In this essay, the author

  • Analyzes how the hippies' political education was partly attributed to the beats, who tried to instil pacifist values into the lives of young people during the previous decade.
  • Opines that even the best looking apple can contain a worm. the sixties were dead. they may never have lived.
  • Analyzes how malcolm mclaren described the 1960s as a journey, but the fundamental flaw is that it must end at some point. hopper builds on jack kerouac's homespun philosophy of travelling the ‘open road’ in search of spiritual enlightenment.
  • Opines that the tone of the film, "night of the living dead," came from the anger of times. it was 1968 and nobody was in a gleeful mood about the world going.
  • Analyzes how george a. romero unleashed night of the living dead, the first instalment in a trilogy of horror movies.
  • Opines that marijuana, cocaine, and lsd can open up the doors of perception, but they can quickly close them again too.
  • Analyzes how hunter s. thompson's semi-autobiographical novel fear and loathing in las vegas is a scathing attack on the myopic hippie dream and the futility of the 1960s.
  • Explains that the trunk of the car looked like a mobile police narcotics lab. they had two bags of grass, seventy-five pellets of mescaline, five sheets of high-powered blotter acid,.
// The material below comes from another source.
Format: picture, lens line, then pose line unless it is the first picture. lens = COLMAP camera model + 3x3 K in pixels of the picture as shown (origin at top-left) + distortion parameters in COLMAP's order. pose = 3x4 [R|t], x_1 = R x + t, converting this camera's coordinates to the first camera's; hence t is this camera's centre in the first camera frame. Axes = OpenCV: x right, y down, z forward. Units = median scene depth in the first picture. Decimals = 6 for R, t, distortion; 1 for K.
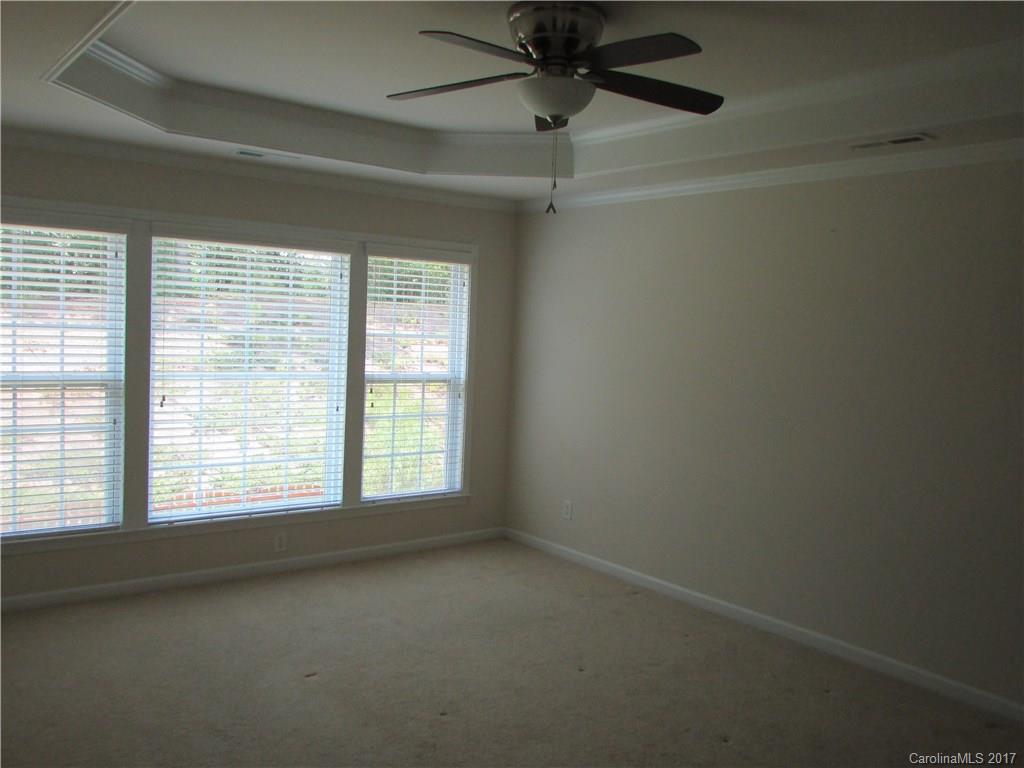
lens RADIAL K [[870.5, 0, 512.0], [0, 870.5, 384.0], [0, 0, 1]] dist [-0.001794, -0.003857]
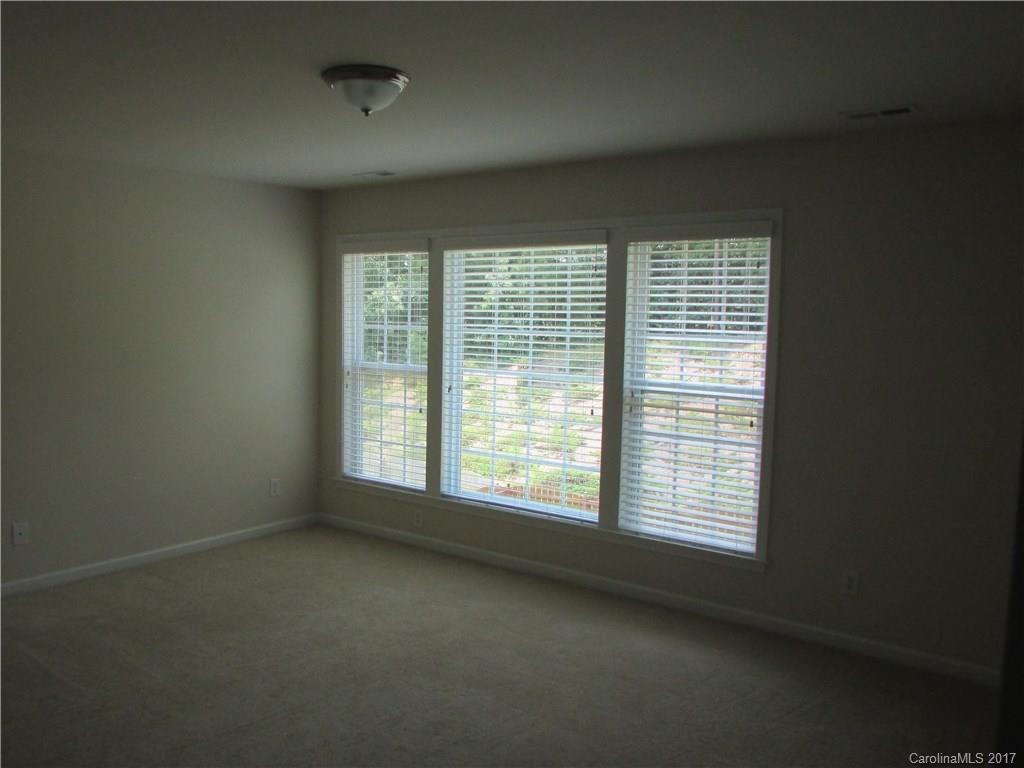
lens RADIAL K [[870.5, 0, 512.0], [0, 870.5, 384.0], [0, 0, 1]] dist [-0.001794, -0.003857]
pose [[0.256930, 0.053190, -0.964965, 0.661173], [-0.065998, 0.997119, 0.037390, -0.034865], [0.964174, 0.054079, 0.259701, 0.699756]]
  • Analyzes how the characters' appetite for self-destruction is evident from the very first paragraph of fear and loathing in las vegas.
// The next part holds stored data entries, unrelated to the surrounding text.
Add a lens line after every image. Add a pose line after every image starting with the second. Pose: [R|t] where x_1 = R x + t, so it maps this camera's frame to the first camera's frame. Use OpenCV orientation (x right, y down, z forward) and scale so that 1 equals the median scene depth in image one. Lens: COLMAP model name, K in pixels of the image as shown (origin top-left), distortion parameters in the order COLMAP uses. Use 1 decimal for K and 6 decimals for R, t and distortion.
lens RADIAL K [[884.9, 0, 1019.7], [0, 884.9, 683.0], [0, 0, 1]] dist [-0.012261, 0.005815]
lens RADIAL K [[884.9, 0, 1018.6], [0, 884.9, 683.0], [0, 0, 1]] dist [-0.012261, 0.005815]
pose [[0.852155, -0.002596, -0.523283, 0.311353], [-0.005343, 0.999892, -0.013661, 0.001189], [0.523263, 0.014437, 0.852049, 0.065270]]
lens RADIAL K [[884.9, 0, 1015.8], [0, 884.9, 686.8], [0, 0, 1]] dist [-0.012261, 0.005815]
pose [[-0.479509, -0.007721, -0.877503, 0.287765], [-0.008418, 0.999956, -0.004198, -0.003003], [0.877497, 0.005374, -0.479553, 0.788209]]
  • Analyzes how kesey's work is challenging, but it is a complicated process trying to deduce what exactly he is saying here.
  • Cites dillard, r. w., and waller's american horrors essays.
  • Explains evans, harold, the american century – people, power and politics, an illustrated history.
  • Cites forbidden: george romero and the dawn of the dead, prod. nick freand jones, bbc broadcasting, 2 february 1997.
  • Explains that harris, oliver, the letters of william s. burroughs 1945 to 1959, 1993.
  • Analyzes holmes, john clellon, ‘this is the beat generation’, new york times magazine, 16 november, 1952.
  • Explains lee, martin a., and shlain, acid dreams: the complete social history of lsd, the cia and the sixties and beyond, 1985.
  • Analyzes tytell, john, 'the beat generation and the continuing american revolution' in the rolling stone book of the beats.
  • Cites peter bate's film, ‘charles manson — the man who killed the sixties.
  • Argues that the 1960s formed one of the most culturally complex periods in america's history, and the analysis of this era is just as problematic.
  • Argues that ginsberg's contribution to the development of the counterculture during this period was vital.
  • Analyzes how ginsberg portrays american politicians as monosyllabic neanderthals who are eager to wage war at any opportunity.
  • Opines that spiritual fulfilment is an elusive goal, if not one that is impossible to attain. kerouac dismisses the beat generation as a fad.
  • Analyzes how romero reworked the paranoid cinema that was popular in american drive-ins during the 1950s and encapsulated the dark mood of 1960s society spinning out of control.
  • Analyzes how thompson channeled this anger into works such as fear and loathing on the campaign trail '72, in which he unmasks american politicians to be corrupt fraudsters.
  • Analyzes how ken kesey's novel, one flew over the cuckoo’s nest, employs the setting of a claustrophobic psychiatric ward monitored by oppressive staff
  • Concludes that most of the texts mentioned in this piece close with the death of one or all of its protagonists.
  • Cites carroll, e. jean, cavaney, graham, the priest they called him: the life and legacy of william s. burroughs.
  • Cites galloway, david g., gilmore, mikal, and george-warren's the rolling stone book of the beats.
  • Cites hoskyns, barney, howard, gerald, and howard in the sixties: art, politics and media of our most explosive decade.
  • Cites ruland, richard, and malcolm bradbury, from puritanism to postmodernism: a history of american literature. thompson, hunter s., fear and loathing in las vegas.